* _Extrait de page_:
....
Mme [D] [M] a été engagée par la SARL [I] Conseil selon un contrat à durée indéterminée en date du 1er février 2018, après avoir travaillé pour son compte sous le statut d’agent commercial.
Elle exerçait les fonctions de conseiller immobilier à temps partiel à hauteur de 30 heures par semaine.
Les relations entre les parties étaient régies par la convention collective de l’immobilier.
Par jugement en date du 19 septembre 2018, le tribunal de commerce de Saint-Malo a prononcé la liquidation judiciaire simplifiée de la SARL [I] Conseil, sans poursuite d’activité, et a désigné Me [Z] [K] en qualité de liquidateur.
Par courrier recommandé en date du 02 octobre 2018, Mme [M] s’est vue notifier un licenciement pour motif économique. La salariée ayant adhéré au contrat de sécurisation professionnelle, son contrat de travail a été rompu le 19 octobre 2018.
***
Sollicitant le paiement de diverses sommes et indemnités, Mme [M] a saisi le conseil de prud’hommes de Saint-Malo par requête en date du 13 novembre 2018 afin de voir :
– Dire et juger que son contrat de travail au sein de la société [I] Conseil aurait dû être transféré au repreneur de la société par application de 1’article L. 1224-1 du code du travail ;
– Dire et juger son licenciement pour motif économique privé d’effet ;
En conséquence,
– Fixer sa créance au passif de la liquidation judiciaire de la société [I] Conseil aux sommes de :
-1 350,04 euros à titre de dommages-intérêts pour licenciement sans cause réelle et sérieuse.
....
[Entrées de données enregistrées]
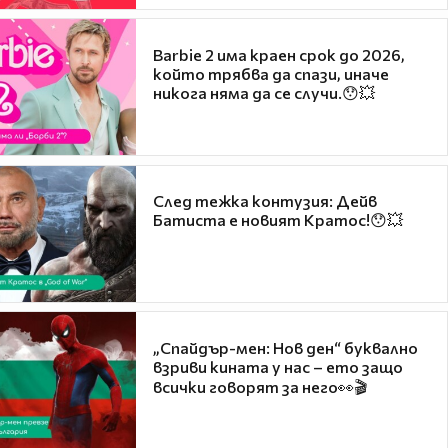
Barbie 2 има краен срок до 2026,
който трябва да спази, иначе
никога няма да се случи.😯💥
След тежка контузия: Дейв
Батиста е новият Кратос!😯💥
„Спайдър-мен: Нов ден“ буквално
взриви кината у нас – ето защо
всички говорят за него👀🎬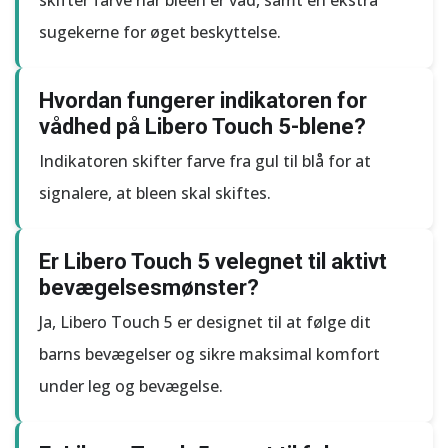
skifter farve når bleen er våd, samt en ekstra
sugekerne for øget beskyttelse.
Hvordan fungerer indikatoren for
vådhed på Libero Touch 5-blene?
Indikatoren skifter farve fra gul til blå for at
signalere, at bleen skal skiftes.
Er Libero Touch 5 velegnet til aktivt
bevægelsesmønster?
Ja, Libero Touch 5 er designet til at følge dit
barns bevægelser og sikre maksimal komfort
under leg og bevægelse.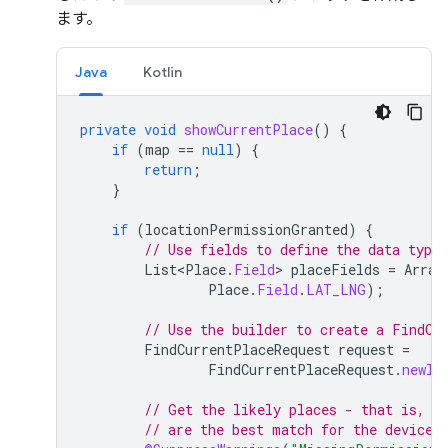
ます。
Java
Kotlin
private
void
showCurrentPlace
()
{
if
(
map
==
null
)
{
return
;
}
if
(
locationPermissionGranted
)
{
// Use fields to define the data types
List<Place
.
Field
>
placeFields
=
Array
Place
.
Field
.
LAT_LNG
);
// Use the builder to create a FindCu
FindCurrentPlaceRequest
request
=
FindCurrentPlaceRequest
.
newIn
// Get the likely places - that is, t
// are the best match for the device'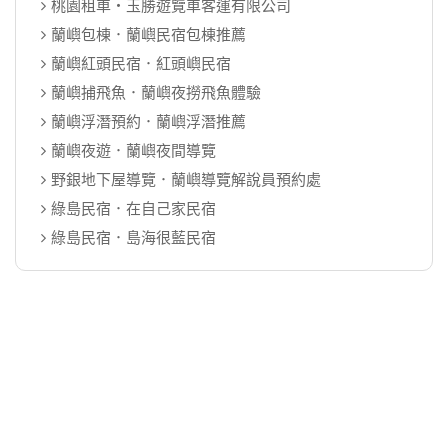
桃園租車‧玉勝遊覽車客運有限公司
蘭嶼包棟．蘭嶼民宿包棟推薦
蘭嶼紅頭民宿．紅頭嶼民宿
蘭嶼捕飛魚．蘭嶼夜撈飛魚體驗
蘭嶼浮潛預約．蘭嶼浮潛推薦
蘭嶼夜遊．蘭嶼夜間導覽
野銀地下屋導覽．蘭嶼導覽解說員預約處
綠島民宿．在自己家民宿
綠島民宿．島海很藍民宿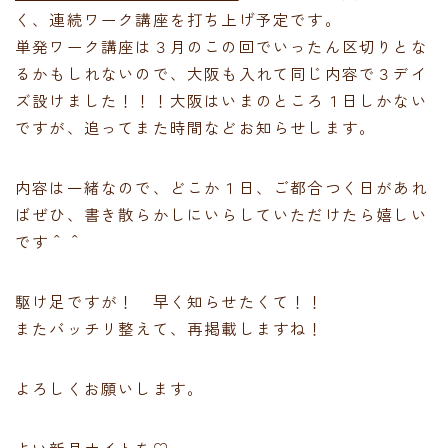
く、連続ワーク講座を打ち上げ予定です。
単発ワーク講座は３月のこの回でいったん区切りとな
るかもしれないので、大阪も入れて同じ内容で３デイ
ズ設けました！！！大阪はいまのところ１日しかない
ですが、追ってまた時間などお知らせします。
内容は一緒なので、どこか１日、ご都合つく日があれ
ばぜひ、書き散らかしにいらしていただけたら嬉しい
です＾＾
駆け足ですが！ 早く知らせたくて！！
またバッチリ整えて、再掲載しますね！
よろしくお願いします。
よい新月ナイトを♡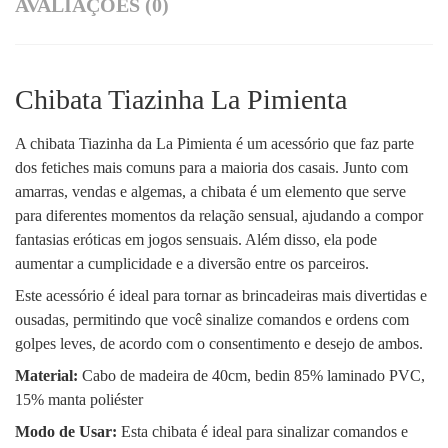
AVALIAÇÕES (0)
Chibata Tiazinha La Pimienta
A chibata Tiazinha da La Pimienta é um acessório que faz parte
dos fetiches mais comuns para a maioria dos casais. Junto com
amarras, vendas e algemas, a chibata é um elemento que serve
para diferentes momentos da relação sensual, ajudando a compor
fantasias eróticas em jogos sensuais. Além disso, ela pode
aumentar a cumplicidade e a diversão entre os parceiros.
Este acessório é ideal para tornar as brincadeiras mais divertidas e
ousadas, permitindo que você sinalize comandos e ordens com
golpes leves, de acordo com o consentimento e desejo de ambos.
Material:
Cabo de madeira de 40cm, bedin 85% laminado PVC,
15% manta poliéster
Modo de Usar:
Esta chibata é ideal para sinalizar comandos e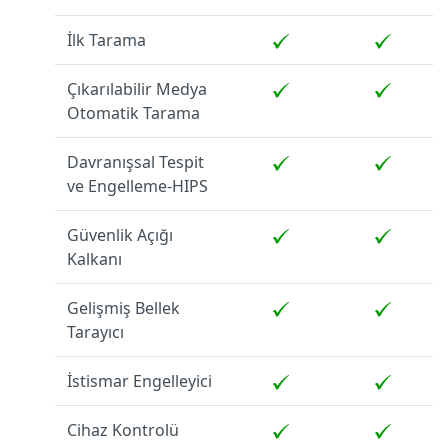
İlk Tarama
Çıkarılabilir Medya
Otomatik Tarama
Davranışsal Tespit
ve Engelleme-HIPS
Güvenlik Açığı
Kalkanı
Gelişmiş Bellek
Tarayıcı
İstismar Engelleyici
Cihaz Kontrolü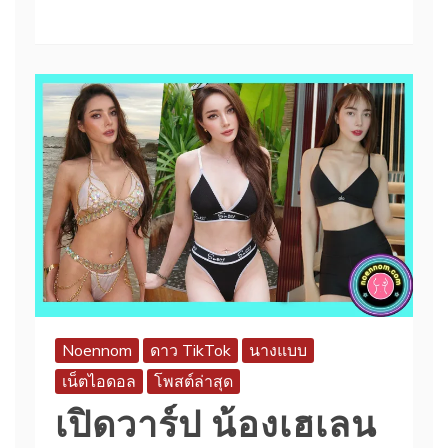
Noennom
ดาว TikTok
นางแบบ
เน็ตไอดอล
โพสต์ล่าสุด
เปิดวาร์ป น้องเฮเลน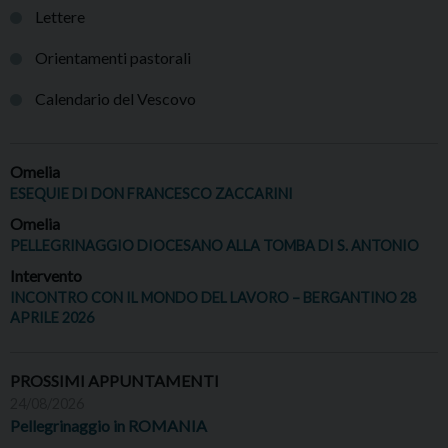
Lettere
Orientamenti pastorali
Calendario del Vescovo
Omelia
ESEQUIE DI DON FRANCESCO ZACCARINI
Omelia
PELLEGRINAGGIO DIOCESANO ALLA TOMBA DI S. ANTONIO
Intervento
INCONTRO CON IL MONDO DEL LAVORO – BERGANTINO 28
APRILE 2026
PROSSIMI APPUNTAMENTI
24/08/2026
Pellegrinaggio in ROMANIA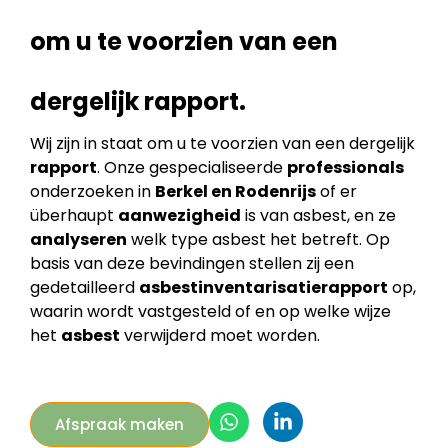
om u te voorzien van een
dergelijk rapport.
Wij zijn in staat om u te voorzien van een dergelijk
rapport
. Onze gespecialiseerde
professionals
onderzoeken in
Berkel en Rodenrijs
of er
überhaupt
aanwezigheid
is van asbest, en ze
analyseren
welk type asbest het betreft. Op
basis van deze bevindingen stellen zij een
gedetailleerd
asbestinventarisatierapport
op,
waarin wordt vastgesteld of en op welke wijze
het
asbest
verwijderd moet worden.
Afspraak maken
....
* _Actions demandées_:
a: Imprimez le passage de l'extrait sur le licenciement économique qui commence à « Mme [D] [M] » et se termine à « statut d’agent commercial. ».
b: Poursuivez l'extrait sur le licenciement économique après sa dernière phrase.
La liste n'intervient pas ici.

* _Résultats attendus_:
a:
Mme [D] [M] a été engagée par la SARL [I] Conseil selon un contrat à durée indéterminée en date du 1er février 2018, après avoir travaillé pour son compte sous le statut d’agent commercial.

b:
– 5 000,00 euros à titre de dommages-intérêts pour perte de chance d’obtenir la continuation de son contrat de travail avec le repreneur de la société et non-respect des dispositions de 1’article L. 1224-1 du code du travail –
-590,76 euros outre 59,08 euros de conges payes afférents à titre de rappel de salaire sur la base du salaire minimum conventionnel ;
-2 000,00 euros à titre de dommages-intérêts pour exécution déloyale du contrat de travail ;
– Débouter Maître [Z] [K] es qualité de Mandataire liquidateur de la société [I] Conseil de toutes ses demandes, fins et conclusions ;
– Fixer sa créance au passif de la liquidation judiciaire de la société [I] Conseil à la somme de 2 000,00 euros au titre de l’article 700 du code de procédure civile ;
– Ordonner1’exécution provisoire ;
– Déclarer1e jugement à intervenir commun et opposable au CGEA.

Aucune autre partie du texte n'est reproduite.